_Task_:
In the records below, find the line that contains "Mary -> Kathleen", then write out that line and each one after it exactly, up to and including the last.

_Dataset entries_:
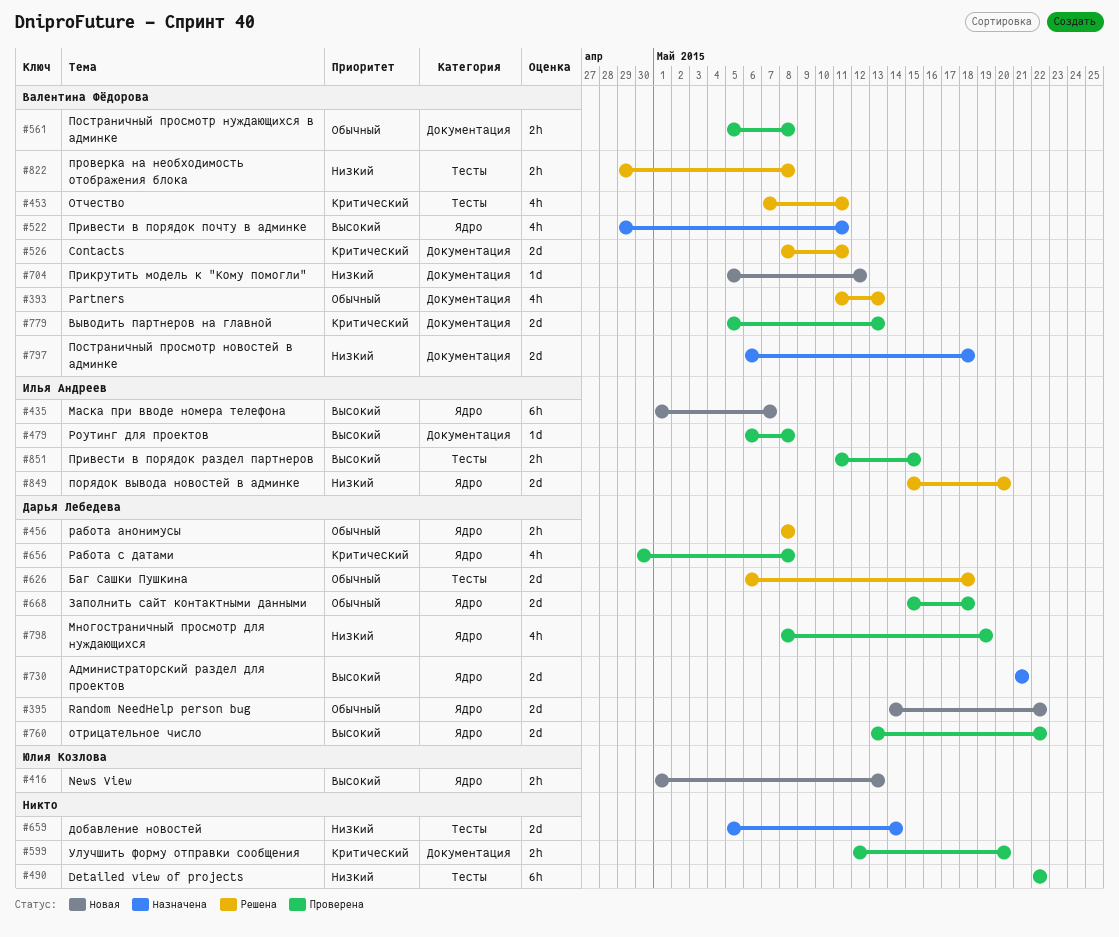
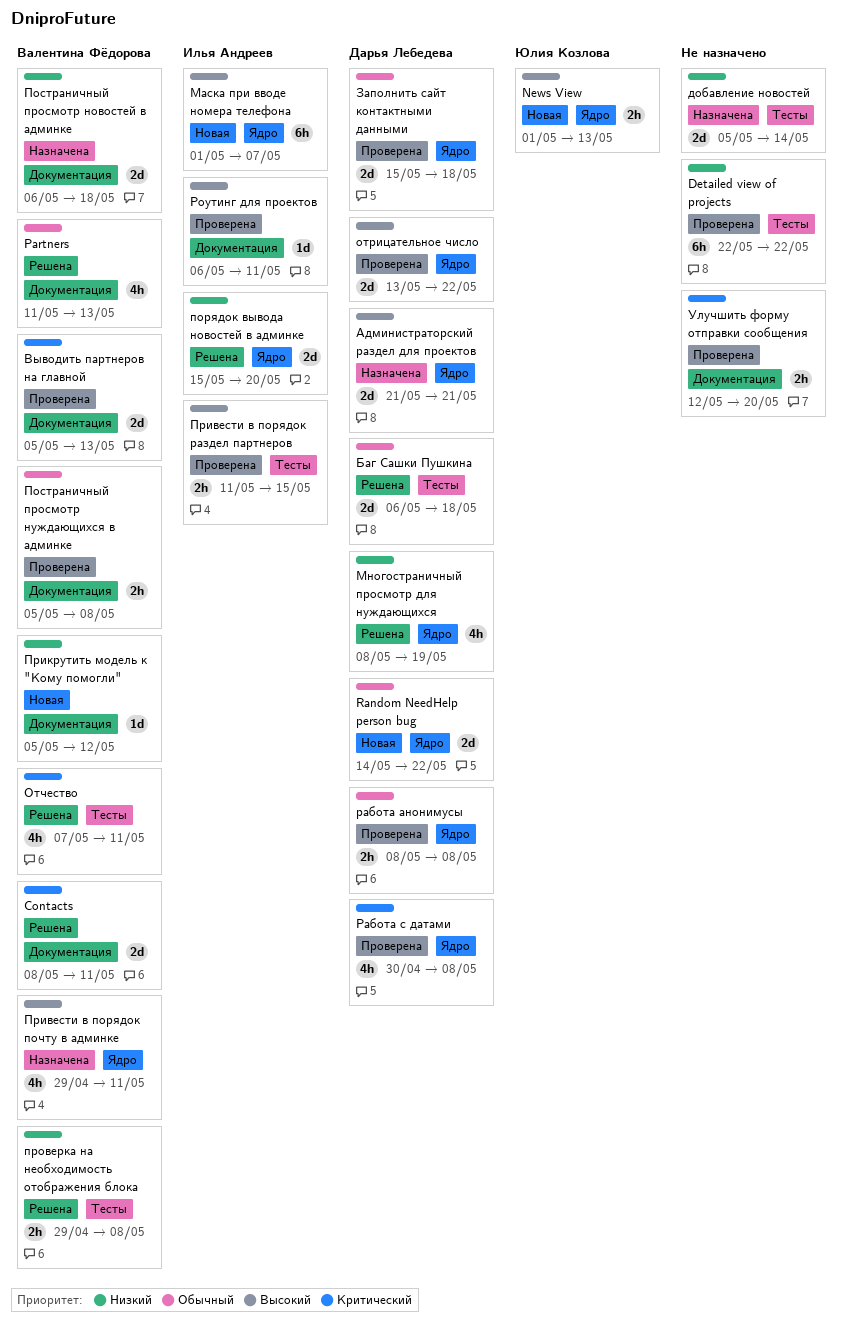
Многостраничный просмотр для нуждающихся, status: Проверена -> Решена
работа анонимусы, status: Решена -> Проверена
Роутинг для проектов, due: May 8 -> May 11

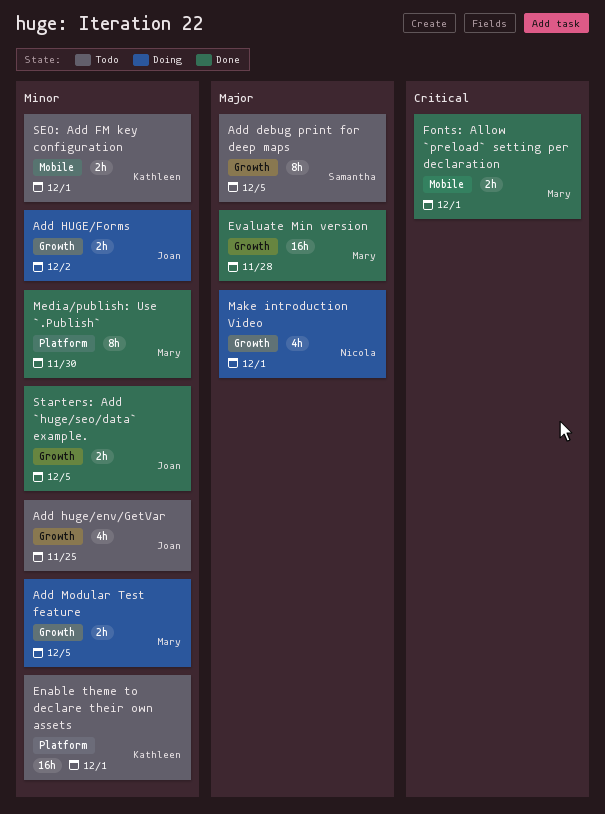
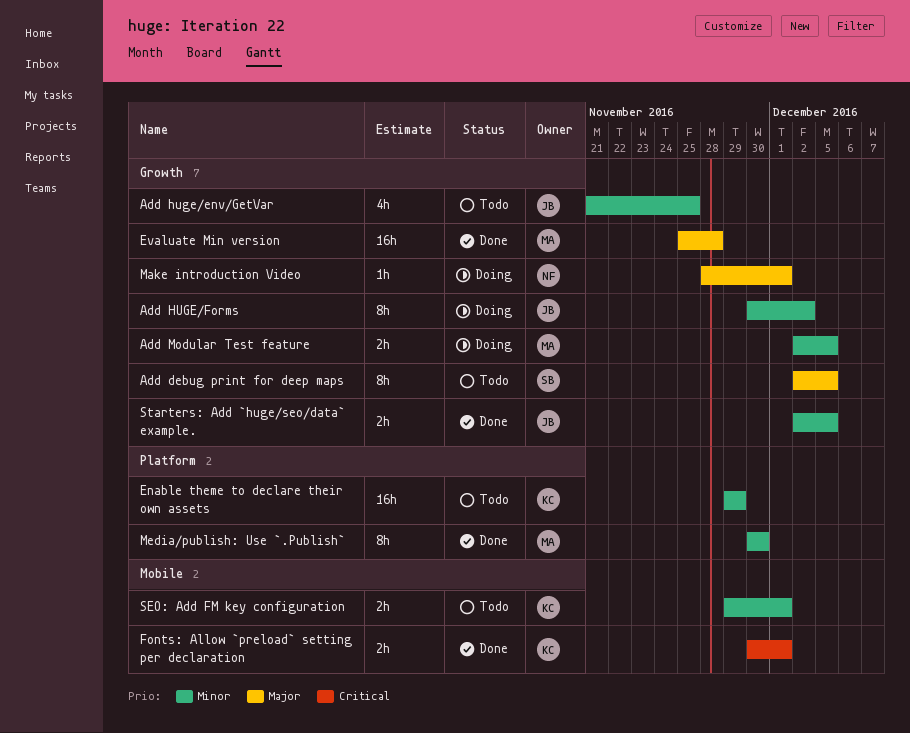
Add HUGE/Forms, estimate: 2h -> 8h
Enable theme to declare their own assets, due: Dec 1 -> Nov 29
Fonts: Allow `preload` setting per declaration, owner: Mary -> Kathleen
Make introduction Video, estimate: 4h -> 1h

_Response to the exercise_:
Fonts: Allow `preload` setting per declaration, owner: Mary -> Kathleen
Make introduction Video, estimate: 4h -> 1h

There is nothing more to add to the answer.